Provided data section start
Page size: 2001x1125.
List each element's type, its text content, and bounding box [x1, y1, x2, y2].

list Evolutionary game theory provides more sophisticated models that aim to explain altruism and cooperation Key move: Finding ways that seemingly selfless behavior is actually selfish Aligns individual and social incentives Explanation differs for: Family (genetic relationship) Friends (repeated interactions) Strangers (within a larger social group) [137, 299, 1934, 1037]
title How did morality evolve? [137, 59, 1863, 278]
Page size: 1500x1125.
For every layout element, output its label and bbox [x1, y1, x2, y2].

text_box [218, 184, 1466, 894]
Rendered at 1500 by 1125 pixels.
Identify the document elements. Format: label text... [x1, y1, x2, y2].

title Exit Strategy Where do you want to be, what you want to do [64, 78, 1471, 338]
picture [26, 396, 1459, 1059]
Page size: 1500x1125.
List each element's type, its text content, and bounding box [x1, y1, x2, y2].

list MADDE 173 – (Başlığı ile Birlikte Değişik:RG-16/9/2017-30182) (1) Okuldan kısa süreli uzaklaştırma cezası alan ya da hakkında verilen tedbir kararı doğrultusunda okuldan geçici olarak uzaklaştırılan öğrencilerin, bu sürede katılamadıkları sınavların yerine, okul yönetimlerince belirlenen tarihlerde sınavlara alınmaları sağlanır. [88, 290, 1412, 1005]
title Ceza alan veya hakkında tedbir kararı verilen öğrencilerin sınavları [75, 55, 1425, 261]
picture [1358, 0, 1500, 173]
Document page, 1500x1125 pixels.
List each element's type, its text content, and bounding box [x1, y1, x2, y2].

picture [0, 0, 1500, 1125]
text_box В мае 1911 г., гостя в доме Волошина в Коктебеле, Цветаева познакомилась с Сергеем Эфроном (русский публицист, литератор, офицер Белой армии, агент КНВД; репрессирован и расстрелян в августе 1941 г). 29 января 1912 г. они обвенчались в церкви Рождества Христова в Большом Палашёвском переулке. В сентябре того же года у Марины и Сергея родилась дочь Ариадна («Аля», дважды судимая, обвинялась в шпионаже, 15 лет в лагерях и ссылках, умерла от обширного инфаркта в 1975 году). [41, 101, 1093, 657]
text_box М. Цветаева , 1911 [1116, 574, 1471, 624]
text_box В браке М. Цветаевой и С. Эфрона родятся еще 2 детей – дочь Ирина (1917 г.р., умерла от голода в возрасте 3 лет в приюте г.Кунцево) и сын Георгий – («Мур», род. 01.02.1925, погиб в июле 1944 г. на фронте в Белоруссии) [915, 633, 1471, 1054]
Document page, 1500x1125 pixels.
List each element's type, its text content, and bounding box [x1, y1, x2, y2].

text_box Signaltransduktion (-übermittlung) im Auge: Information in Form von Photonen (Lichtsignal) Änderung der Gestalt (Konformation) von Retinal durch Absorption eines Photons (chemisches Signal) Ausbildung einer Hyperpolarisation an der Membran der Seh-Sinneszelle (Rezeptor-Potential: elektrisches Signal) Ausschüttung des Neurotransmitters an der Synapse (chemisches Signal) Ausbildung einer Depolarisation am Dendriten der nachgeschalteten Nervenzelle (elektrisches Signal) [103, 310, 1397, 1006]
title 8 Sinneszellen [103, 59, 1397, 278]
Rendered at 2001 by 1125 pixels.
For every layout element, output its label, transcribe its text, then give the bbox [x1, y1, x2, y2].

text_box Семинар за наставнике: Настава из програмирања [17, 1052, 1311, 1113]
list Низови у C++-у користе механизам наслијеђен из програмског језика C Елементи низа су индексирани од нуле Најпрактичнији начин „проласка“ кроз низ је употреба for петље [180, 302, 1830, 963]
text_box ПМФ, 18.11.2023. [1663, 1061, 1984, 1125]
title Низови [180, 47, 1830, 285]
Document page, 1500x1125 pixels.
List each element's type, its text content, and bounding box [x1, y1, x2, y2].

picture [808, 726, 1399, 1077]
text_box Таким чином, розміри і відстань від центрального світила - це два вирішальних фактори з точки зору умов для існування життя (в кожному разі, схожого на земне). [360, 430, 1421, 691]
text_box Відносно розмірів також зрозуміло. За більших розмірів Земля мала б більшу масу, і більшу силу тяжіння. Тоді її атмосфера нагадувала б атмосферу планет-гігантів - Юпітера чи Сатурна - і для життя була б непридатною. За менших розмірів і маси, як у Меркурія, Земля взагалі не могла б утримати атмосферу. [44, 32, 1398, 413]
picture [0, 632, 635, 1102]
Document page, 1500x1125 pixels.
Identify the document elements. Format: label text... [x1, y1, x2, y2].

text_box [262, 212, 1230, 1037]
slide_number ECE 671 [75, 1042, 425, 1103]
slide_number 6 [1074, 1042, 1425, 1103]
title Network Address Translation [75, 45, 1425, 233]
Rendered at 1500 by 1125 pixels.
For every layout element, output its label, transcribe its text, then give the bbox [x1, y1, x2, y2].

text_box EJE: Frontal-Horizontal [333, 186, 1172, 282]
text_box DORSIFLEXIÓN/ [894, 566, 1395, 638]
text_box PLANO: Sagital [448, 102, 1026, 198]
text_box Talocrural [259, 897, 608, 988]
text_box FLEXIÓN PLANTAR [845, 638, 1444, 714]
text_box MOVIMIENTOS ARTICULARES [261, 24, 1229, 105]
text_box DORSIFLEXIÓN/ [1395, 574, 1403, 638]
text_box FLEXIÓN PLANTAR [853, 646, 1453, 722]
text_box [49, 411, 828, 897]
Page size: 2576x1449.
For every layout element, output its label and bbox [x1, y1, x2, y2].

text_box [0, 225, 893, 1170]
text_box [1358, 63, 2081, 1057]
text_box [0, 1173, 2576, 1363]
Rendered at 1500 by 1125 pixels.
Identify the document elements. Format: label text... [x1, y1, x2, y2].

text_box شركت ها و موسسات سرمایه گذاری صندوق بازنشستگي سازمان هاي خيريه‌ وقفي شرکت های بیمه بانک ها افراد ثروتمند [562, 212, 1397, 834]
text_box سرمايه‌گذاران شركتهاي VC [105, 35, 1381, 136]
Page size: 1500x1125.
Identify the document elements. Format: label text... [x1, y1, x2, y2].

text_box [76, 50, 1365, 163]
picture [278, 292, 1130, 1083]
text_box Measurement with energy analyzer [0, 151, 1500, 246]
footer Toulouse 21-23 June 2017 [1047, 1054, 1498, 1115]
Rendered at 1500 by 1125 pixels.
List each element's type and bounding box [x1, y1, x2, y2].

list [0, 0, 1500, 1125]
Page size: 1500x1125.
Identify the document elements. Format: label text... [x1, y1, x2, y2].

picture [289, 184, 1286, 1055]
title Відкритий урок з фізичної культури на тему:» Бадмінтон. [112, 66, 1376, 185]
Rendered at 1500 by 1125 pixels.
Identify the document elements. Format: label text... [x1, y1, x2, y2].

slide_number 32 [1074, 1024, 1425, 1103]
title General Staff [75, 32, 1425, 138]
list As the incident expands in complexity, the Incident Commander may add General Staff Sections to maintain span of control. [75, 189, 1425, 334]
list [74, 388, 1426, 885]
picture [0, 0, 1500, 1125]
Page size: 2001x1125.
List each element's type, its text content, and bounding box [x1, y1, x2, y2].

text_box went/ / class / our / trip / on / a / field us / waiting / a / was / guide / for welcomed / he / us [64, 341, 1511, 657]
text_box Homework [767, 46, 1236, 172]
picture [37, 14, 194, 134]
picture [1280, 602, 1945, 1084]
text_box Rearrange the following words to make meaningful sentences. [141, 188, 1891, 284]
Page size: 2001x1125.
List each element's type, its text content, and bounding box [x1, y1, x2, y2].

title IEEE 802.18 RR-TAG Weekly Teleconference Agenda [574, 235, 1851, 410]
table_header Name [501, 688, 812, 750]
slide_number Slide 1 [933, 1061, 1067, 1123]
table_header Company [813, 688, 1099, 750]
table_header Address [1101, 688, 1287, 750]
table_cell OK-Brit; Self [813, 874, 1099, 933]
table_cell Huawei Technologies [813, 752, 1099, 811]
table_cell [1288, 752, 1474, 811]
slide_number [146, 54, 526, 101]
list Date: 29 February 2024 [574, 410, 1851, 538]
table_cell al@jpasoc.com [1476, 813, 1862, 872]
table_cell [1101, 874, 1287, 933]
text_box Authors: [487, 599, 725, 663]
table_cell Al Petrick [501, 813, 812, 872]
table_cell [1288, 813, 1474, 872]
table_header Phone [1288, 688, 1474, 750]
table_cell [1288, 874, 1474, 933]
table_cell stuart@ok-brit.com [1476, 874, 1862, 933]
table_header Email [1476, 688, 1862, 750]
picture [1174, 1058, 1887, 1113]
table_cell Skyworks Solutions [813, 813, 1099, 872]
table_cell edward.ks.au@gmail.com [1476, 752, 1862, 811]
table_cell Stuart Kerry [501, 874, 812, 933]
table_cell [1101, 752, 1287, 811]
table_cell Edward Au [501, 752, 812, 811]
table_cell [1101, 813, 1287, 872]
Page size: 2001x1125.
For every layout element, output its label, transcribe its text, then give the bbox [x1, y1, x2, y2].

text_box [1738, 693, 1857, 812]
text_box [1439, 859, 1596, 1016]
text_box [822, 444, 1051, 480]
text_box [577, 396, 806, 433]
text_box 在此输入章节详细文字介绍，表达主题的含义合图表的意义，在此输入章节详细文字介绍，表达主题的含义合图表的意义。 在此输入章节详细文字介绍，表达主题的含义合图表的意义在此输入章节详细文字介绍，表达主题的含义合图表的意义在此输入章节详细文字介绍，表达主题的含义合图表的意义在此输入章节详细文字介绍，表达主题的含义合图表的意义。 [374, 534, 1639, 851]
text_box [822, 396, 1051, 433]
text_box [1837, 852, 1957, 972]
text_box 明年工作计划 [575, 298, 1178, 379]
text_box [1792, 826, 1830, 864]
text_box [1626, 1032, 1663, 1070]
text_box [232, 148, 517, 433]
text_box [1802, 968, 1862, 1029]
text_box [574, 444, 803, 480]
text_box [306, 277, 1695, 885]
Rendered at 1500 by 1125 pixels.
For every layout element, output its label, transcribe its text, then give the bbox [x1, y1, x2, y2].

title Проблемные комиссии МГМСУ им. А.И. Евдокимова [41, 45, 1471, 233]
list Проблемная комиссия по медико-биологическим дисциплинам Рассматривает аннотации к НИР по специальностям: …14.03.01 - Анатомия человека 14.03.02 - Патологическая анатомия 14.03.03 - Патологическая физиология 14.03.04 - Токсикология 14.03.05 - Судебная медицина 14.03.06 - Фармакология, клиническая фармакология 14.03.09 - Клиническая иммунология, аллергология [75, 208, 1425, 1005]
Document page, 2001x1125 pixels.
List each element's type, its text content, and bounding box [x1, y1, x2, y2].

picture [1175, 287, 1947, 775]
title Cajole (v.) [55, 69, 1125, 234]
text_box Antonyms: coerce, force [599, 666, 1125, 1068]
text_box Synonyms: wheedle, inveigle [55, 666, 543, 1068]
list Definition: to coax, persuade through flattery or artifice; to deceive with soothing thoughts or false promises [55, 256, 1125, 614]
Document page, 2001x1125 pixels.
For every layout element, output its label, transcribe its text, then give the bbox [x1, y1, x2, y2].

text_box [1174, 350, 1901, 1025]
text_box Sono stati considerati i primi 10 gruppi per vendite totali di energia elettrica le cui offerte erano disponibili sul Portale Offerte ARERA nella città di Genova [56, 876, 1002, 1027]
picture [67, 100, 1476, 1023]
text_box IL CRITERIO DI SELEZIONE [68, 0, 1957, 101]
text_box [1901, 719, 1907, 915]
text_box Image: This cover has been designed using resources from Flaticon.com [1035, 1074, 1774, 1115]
Provided data section end
» Your assignment
Exact copies of the line containing "text_box [1802, 968, 1862, 1029]" and of every line after it through the end of the entries are all that should be output.

» Reply
text_box [1802, 968, 1862, 1029]
text_box [574, 444, 803, 480]
text_box [306, 277, 1695, 885]
Rendered at 1500 by 1125 pixels.
For every layout element, output its label, transcribe its text, then give the bbox [x1, y1, x2, y2].

title Проблемные комиссии МГМСУ им. А.И. Евдокимова [41, 45, 1471, 233]
list Проблемная комиссия по медико-биологическим дисциплинам Рассматривает аннотации к НИР по специальностям: …14.03.01 - Анатомия человека 14.03.02 - Патологическая анатомия 14.03.03 - Патологическая физиология 14.03.04 - Токсикология 14.03.05 - Судебная медицина 14.03.06 - Фармакология, клиническая фармакология 14.03.09 - Клиническая иммунология, аллергология [75, 208, 1425, 1005]
Document page, 2001x1125 pixels.
List each element's type, its text content, and bounding box [x1, y1, x2, y2].

picture [1175, 287, 1947, 775]
title Cajole (v.) [55, 69, 1125, 234]
text_box Antonyms: coerce, force [599, 666, 1125, 1068]
text_box Synonyms: wheedle, inveigle [55, 666, 543, 1068]
list Definition: to coax, persuade through flattery or artifice; to deceive with soothing thoughts or false promises [55, 256, 1125, 614]
Document page, 2001x1125 pixels.
For every layout element, output its label, transcribe its text, then give the bbox [x1, y1, x2, y2].

text_box [1174, 350, 1901, 1025]
text_box Sono stati considerati i primi 10 gruppi per vendite totali di energia elettrica le cui offerte erano disponibili sul Portale Offerte ARERA nella città di Genova [56, 876, 1002, 1027]
picture [67, 100, 1476, 1023]
text_box IL CRITERIO DI SELEZIONE [68, 0, 1957, 101]
text_box [1901, 719, 1907, 915]
text_box Image: This cover has been designed using resources from Flaticon.com [1035, 1074, 1774, 1115]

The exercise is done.